Every career tool on the internet wants your data. Upload your resume here, paste your LinkedIn there, give us your email so we can spam you forever. I got tired of it.
So I built 4 free tools that run entirely in the browser. No server. No database. No tracking. Your data never leaves your machine.
Here's what I made, how, and why this approach beats the SaaS model for simple tools.
The tools
1. Resume ATS Score Checker — Paste your resume, get a compatibility score against a job description. Keyword matching, format analysis, actionable fixes. Try it
2. LinkedIn Headline Generator — Pick your role, add some context, get headline variations. No AI API calls — it's template-based with enough randomization to feel custom. Try it
3. Cover Letter Generator — 4 tones (Professional, Confident, Enthusiastic, Concise), template-driven with smart variable substitution. Try it
4. Salary Negotiation Script Generator — 4 scenarios (new offer, raise, promotion, counter offer) x 4 tones x 2 variations = 32 unique scripts. Copy-paste ready. Try it
The stack
This is embarrassingly simple:
- HTML + vanilla JS — no React, no build step, no bundler
- CSS — hand-written, no framework
- GitHub Pages — free hosting, HTTPS included
- Custom domain — charliemorrison.dev via Hostinger ($12/year)
Total monthly cost: $0.
Why no backend?
Three reasons:
Privacy actually matters. If I'm asking someone to paste their resume into a text box, "trust me, I won't store it" doesn't cut it. There IS no server to send it to. Open DevTools, check Network tab — zero outbound requests.
Hosting costs $0. GitHub Pages handles the traffic. If one of these tools goes viral tomorrow, I don't get a $400 AWS bill.
Maintenance is zero. No server to patch, no database to back up, no API keys to rotate.
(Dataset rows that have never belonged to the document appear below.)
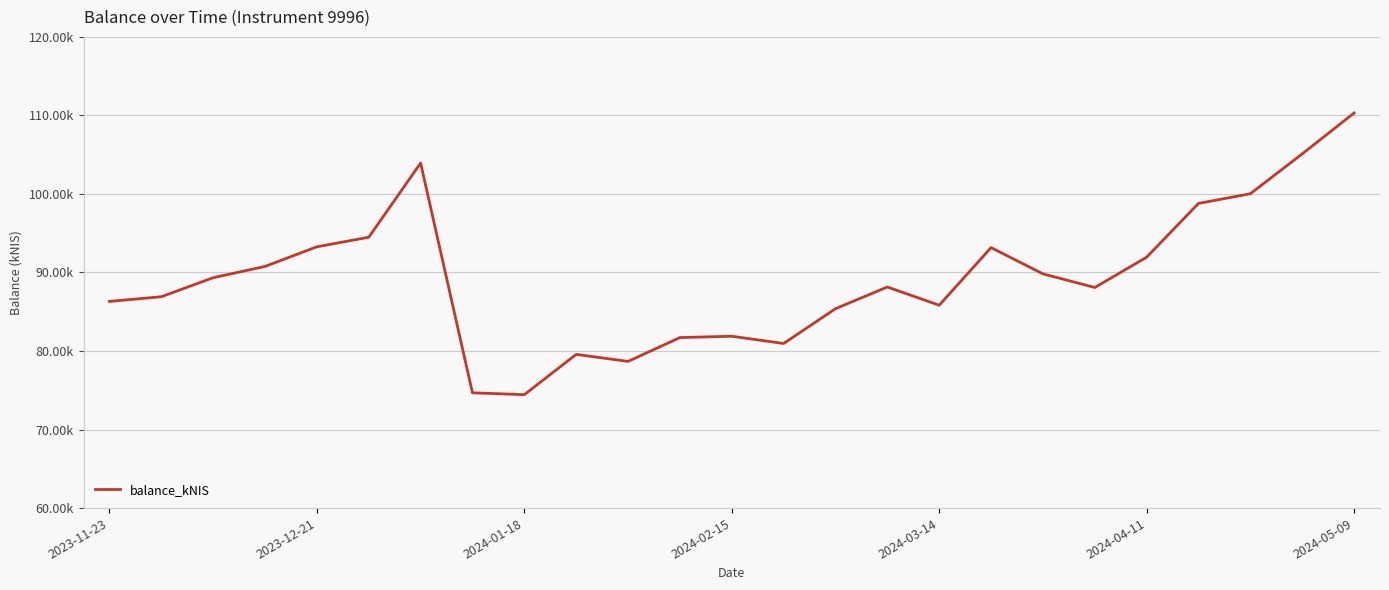

Is this an area chart (filled region under the line)?

No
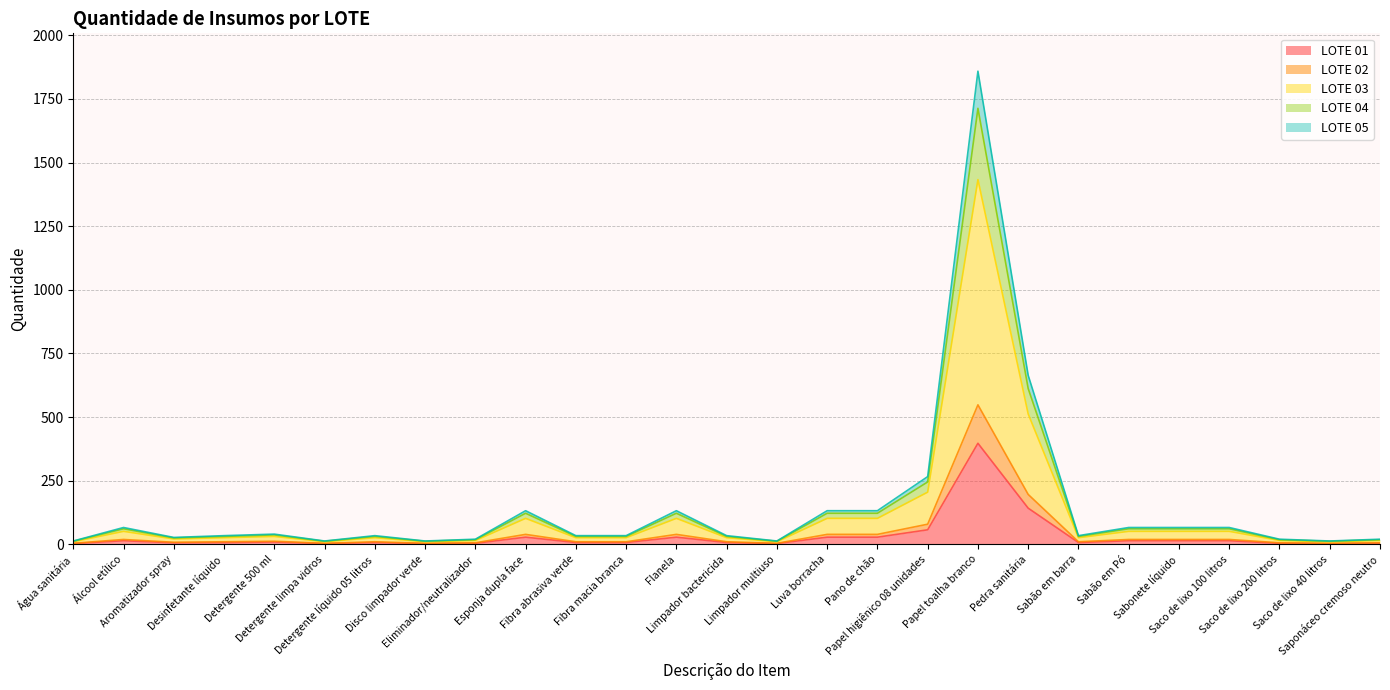

At which category does LOTE 05 reach its first local valley?

Aromatizador spray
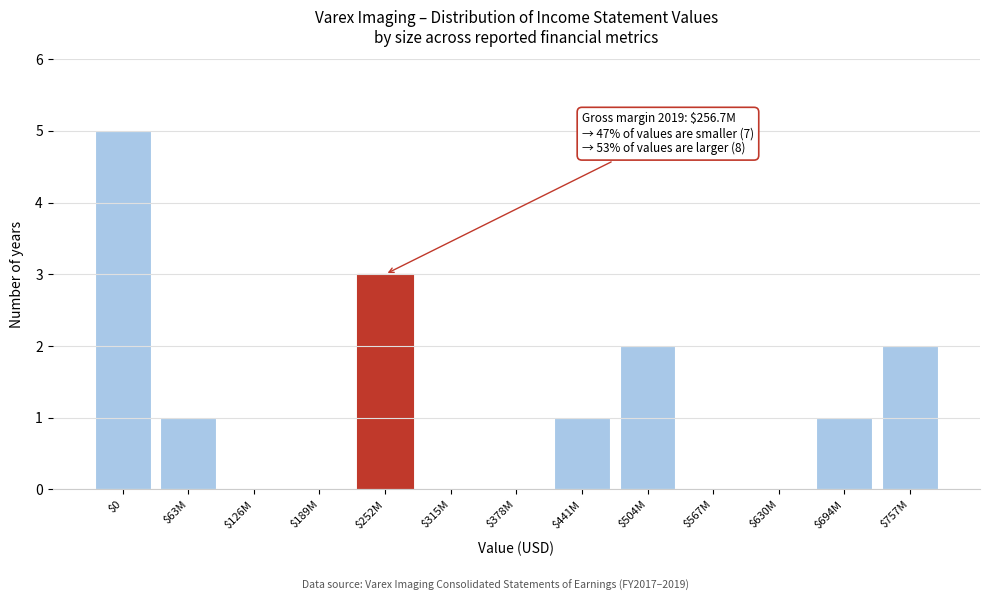

What is the approximate value at $252M?

3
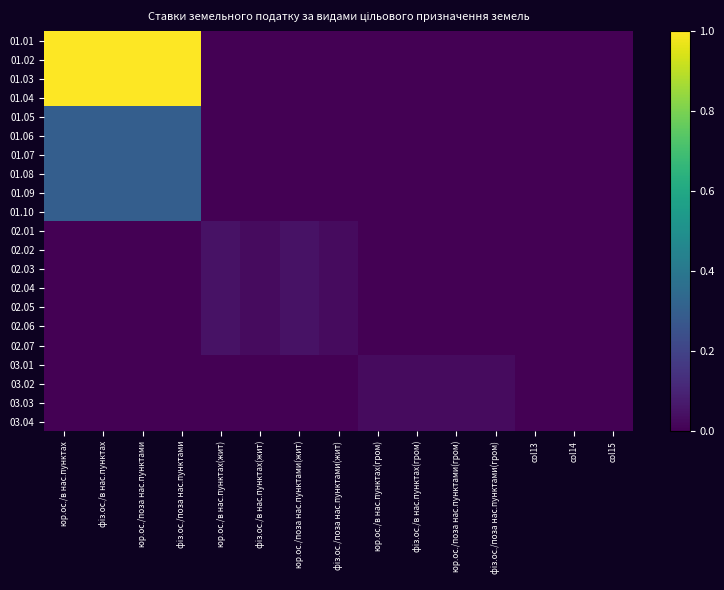

Rank the series by their maximum value, from highest to lowest.

01.01, 01.02, 01.03, 01.04, 01.05, 01.06, 01.07, 01.08, 01.09, 01.10, 02.01, 02.02, 02.03, 02.04, 02.05, 02.06, 02.07, 03.01, 03.02, 03.03, 03.04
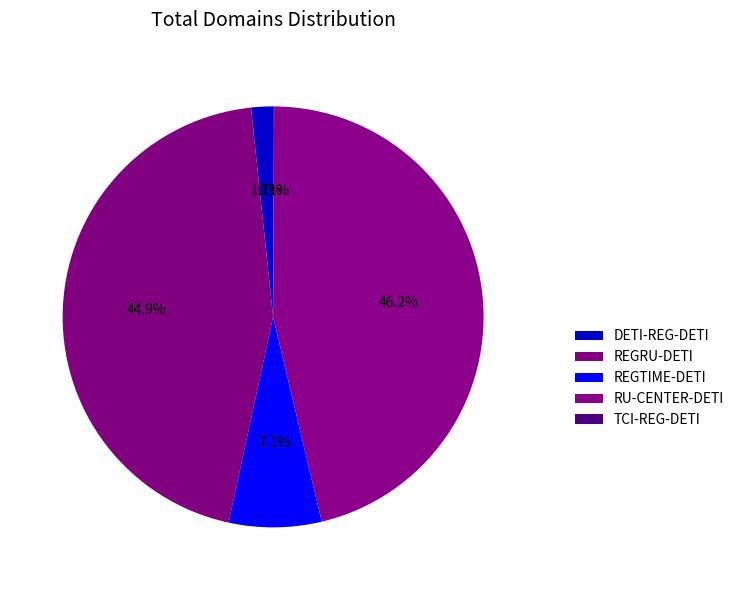

Does any single category account for the majority?

No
I pushed the code 2 weeks ago and haven't touched it since.
How the "AI" works without AI
The resume checker doesn't use GPT or Claude. It's keyword extraction + scoring:
// Extract keywords from job description
const jobKeywords = extractKeywords(jobText);
// Match against resume content
const matches = jobKeywords.filter(kw =>
resumeText.toLowerCase().includes(kw.toLowerCase())
);
const score = Math.round((matches.length / jobKeywords.length) * 100);
Is it as good as a real LLM-powered analysis? No. Is it good enough to catch the obvious stuff — missing skills, wrong formatting, keyword gaps? Absolutely. And it runs in 50ms instead of 3 seconds.
The headline and cover letter generators use template arrays with weighted randomization. ~200 templates per tool, split by tone and role category. You'd be surprised how natural the output feels when you have enough template variety.
What I learned
Static sites rank surprisingly well. Two of my Dev.to articles got indexed by Google in under 48 hours. The direct site is slower, but individual tool pages are starting to appear.
People don't care about "AI-powered" — they care about "free and private." The resume checker has gotten more interest than any of my paid prompt packs. The pitch "runs in your browser, we never see your data" resonates more than "powered by GPT-4."
Build for the funnel, not the tool. Each free tool links to the others and to my Job Search AI Toolkit ($12, full prompt pack for job seekers). Free tools are the top of the funnel.
Source code
Everything's on GitHub: charlie-morrison. MIT licensed. Fork it, remix it, build something better.
If you're thinking about building a tool — start client-side. You can always add a backend later. You probably won't need to.